The video then cuts to several close-ups with Kim and Kota, as well as scenes featuring both of them with their friends having fun on the seaside and dancing around the bonfire. During the second chorus at around two minutes and ten seconds, a plane taking off the runway is seen. Seconds later, the video cuts between Kim inside the plane as well as the scenery of the island and Hanseo University' airfield.
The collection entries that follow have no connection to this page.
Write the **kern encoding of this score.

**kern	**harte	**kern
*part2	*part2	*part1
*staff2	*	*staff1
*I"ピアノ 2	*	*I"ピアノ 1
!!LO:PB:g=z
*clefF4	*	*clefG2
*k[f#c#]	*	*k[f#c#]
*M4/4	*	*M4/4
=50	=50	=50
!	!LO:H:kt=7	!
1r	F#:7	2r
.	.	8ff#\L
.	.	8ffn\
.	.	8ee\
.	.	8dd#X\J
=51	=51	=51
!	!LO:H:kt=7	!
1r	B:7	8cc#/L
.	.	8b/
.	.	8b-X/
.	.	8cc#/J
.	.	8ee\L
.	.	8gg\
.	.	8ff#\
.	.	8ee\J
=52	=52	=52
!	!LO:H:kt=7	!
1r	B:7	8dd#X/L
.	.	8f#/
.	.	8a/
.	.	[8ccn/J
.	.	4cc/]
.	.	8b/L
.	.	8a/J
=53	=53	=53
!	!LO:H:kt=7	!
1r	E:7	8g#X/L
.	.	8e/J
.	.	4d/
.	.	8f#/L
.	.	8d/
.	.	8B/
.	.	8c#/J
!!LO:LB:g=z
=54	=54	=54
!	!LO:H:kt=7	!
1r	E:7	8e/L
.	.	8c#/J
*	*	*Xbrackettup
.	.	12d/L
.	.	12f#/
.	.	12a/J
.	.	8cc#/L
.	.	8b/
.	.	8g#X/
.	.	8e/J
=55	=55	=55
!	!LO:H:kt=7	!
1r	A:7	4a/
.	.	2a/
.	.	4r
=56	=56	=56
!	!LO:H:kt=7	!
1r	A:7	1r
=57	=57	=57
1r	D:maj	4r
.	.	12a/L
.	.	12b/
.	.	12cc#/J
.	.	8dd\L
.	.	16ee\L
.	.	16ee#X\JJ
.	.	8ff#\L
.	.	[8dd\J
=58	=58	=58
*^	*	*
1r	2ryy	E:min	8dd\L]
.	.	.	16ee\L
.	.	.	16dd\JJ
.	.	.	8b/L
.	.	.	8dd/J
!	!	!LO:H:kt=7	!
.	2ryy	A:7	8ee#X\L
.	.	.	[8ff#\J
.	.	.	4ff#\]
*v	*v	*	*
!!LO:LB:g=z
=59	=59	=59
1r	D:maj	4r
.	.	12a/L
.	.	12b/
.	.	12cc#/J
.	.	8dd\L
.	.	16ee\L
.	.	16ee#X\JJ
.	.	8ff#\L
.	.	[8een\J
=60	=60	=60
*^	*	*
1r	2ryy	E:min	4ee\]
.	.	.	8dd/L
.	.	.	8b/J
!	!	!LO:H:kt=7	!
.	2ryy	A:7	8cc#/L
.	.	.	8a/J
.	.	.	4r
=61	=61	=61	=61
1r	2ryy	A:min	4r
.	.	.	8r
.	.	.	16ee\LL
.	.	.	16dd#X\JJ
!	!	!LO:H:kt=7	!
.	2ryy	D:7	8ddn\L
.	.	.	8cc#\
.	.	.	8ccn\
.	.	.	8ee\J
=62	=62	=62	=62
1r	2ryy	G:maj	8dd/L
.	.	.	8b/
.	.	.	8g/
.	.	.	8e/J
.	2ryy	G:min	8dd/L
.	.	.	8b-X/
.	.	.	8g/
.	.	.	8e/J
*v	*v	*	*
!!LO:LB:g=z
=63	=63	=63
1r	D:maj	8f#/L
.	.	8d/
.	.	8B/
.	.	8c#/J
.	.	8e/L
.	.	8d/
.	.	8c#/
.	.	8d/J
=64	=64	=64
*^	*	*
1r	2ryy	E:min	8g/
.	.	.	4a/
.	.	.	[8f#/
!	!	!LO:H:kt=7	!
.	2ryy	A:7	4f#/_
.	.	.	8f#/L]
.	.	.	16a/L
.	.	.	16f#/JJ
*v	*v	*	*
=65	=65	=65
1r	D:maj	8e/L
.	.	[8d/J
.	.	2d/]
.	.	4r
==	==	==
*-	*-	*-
The video ends with the back view of Kim and Kota sitting on the sand and watching the sunset over sea with their Korean names seen below the "우리둘이" song title.

==Track listing==

===Korea edition===

| No. | Title | Lyrics | Music | Arrangement | Length |
|---|---|---|---|---|---|
| 1. | "Always Love You" | Jang Young-wan (장영완), Tae Bong-i (태봉이), Iyuna (이유나) | Jang Young-wan (장영완), Tae Bong-i (태봉이) | Tae Bong-i (태봉이), Iyuna (이유나) | 3:27 |
| 2. | "Always Love You" (instrumental) |  | Jang Young-wan (장영완), Tae Bong-i (태봉이) | Iyuna (이유나) | 3:27 |

===Japan edition===

| No. | Title | Lyrics | Music | Arrangement | Length |
|---|---|---|---|---|---|
| 1. | "Always Love You" (Japanese edition) |  | Jang Young-wan (장영완), Tae Bong-i (태봉이) | Iyuna (이유나) | 3:27 |
| 2. | "Always Love You" (Korean edition) | Jang Young-wan (장영완), Tae Bong-i (태봉이), Iyuna (이유나) | Jang Young-wan (장영완), Tae Bong-i (태봉이) | Iyuna (이유나) | 3:27 |
| 3. | "Always Love You" (Instrumental) |  | Jang Young-wan (장영완), Tae Bong-i (태봉이) | Iyuna (이유나) | 3:27 |

Type A
| No. | Title | Length |
|---|---|---|
| 1. | "Making of "Always Love You" music video" |  |

Type B
| No. | Title | Length |
|---|---|---|
| 1. | "Photobook" |  |

==Charts==

| Chart | Country | Peak position | Sales |
| Gaon Weekly Digital Charts | South Korea | 72 |  |
| Gaon Weekly Download Charts | 57 | 24 497 |
| Oricon Top 10 Daily Charts | Japan | 9 |  |
| Oricon Weekly Charts | 30 |  |

==Credits==

- Kim Hyung-jun and Kota – vocals
- Miho – Piano, string arranger
- Jyeong Suwan (정수완) – guitar
- Yung Seuteu Ling (융스트링) – string
- Park Chan (박찬) and Sin Sujin (신수진) – chorus

- Jang Young-wan (장영완) – composer and lyricist
- Tae Bong-i (태봉이) – composer, lyricist, and arranger
- Iyuna (이유나) – lyricist and arranger
- Kang Haegu (강해구) – recording engineer
- 박힉 – mixing engineer
- Gik Hyoyeong (칙효영) – mastering engineer

Credits adapted from "Always Love You" liner notes.